Dans
le cadre des vases communicants de mai 2016
Ne pas écrire pour, mais écrire chez l’autre...
Autour d’une phrase proposée, partagée et mise en
mots.
le livre de Pierre TILMAN – QUESTIONS aux
éditions PLAINE PAGE traîne près de moi, je l’ouvre à la page 15 et lis :
"Avez-vous déjà déchiré une photo ?"
Ce sera le début de notre échange pour le mois de
mai.
Ci-dessous le texte que Sylvie a bien voulu me
confier…
« Avez-vous déjà
déchiré une photo ? »
(P. Tilman, page 15)
Je m’avançais vers le parapet. Depuis l’angle
gauche de l’avenue s’ouvrait un espace simple et tranquille, une rue devenue
piétonne le long de la façade d’un immeuble des années trente dont l’enseigne
liberty annonçait des amusements désormais muets, et un petit carré vert auquel
rien ne manquait l’arbre, la haie de buis, deux rosiers en fleurs, un banc de
calcaire clair que je traversais d’un pas rapide, avant que l’avenue en bord de
mer ne m’arrêtât. Une voiture passa, point blanc sur l’asphalte gris. Une autre
ralentit pour me laisser passer, tandis que j’étais en équilibre sur la longue
double ligne qui séparait les voies.
Je m’avançais vers le parapet. Sur le point de
poser le pied sur le trottoir, après avoir eu un bref geste de remerciement
envers l’automobiliste, alors que mon regard était déjà loin vers l’horizon, la
mer vert-de-gris, le grand nuage de nacre sur la droite qui disait déjà la
pluie, la lumière pâle durcissant la peinture noire des lampions de bronze qui
se détachaient ainsi comme des aiguilles du temps sur cette immense horloge
météorologique, le souffle des embruns enveloppa tout mon corps.

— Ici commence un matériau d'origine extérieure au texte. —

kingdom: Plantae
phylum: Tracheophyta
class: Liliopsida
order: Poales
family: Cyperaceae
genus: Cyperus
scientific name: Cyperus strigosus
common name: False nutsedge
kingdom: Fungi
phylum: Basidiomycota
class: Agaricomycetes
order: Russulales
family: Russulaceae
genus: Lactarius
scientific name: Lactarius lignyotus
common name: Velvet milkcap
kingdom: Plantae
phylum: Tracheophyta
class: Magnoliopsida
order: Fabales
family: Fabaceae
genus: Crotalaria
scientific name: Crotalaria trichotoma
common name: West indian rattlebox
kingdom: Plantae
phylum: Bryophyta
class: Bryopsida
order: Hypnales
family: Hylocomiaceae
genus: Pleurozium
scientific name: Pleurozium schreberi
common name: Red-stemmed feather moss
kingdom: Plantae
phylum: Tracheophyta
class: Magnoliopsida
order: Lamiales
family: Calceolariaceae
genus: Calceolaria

Je m’avançais vers le parapet. La mer vint à moi
avec ses mondes, ses voyages, ses âmes éperdues, ses voiliers, ses bourrasques.
La mer fut un murmure, fut un geste d’amour. Une ivresse des sens. Sans rien
voir d’autre que sa surface étale sous le ciel qui devenait tempête j’entendis
ses voix. Je sentis ses passions, patiences, pénitences, sirènes mythiques
invisibles et voraces. Je reçus ses caresses, maternelles, éternelles. En
silence. La mer vert-de-gris avec le ciel d’orage venait me caresser, là, de
leur souffle de chair, tiède, chargé d’eau, salé. Ils venaient me toucher, ici,
d’un mince tissu de soie qui tourbillonne autour du corps, s’entortille à lui
et s’échappe. J’entrais brusquement dans l’espace, mou, familier, paisible de
leur présence venue à moi. La rencontre de nos souffles comme des êtres qui
s’embrassent.
Je regarde. J’essaie de voir. Revoir.
J’effrite l’image à la recherche du tangible, du
palpable. L’objet que mes doigts triturent n’est qu’une surface lisse et glacée
sur laquelle ont été imprimés mer, ciel d’orage, un long boulevard, de rares
voitures, quelqu’un, là. Je cherche au milieu des morceaux que j’éparpille les
embruns qui se moulent sur les doigts, la respiration du vent salé qui pose son
haleine sur la peau et la parfume, la mer qui par vagues vient vers nous,
s’enroule autour de nos chairs, monte le long de nos jambes dans une caresse
infinie. Je cherche les souffles qui m’embrassent. Je déchire le désir de ne
pouvoir toucher. La photo n’est plus. La photo n’est pas. A-t-elle vraiment
été ?
Il me reste le souffle du ciel et de la mer, et
ce baiser.
Grand merci à Sylvie
Et
que sont les VASES COMMUNICANTS ?
« François Bon Tiers
Livre et Jérôme Denis Scriptopolis sont à l’initiative d’un projet de vases communicants (au départ cela s’appelait le Grand dérangement, pas peu fier
d’avoir trouvé ce titre de vases
communicants) : Le premier vendredi du mois, chacun écrit
sur le blog d’un autre, à charge à chacun de préparer les mariages, les
échanges, les invitations. Circulation horizontale pour produire des liens
autrement… Ne pas écrire pour, mais écrire chez l’autre.
Beau programme qui a
démarré le 3 juillet
2009 entre les
deux sites, ainsi qu’entre Fenêtres / open space d’Anne Savelli et Liminaire.
Si vous êtes tentés
par l’aventure, faîtes le savoir sur le mur du groupe Facebook des vases communicants…
2 commentaires:
Quelle jolie proposition à deux ! Et nous nous laissons aspirer par le murmure de la mer... merci les Vases co !
Embruns vert-de-gris, marées salantes... caresses d'une photo que l'on croit perdue.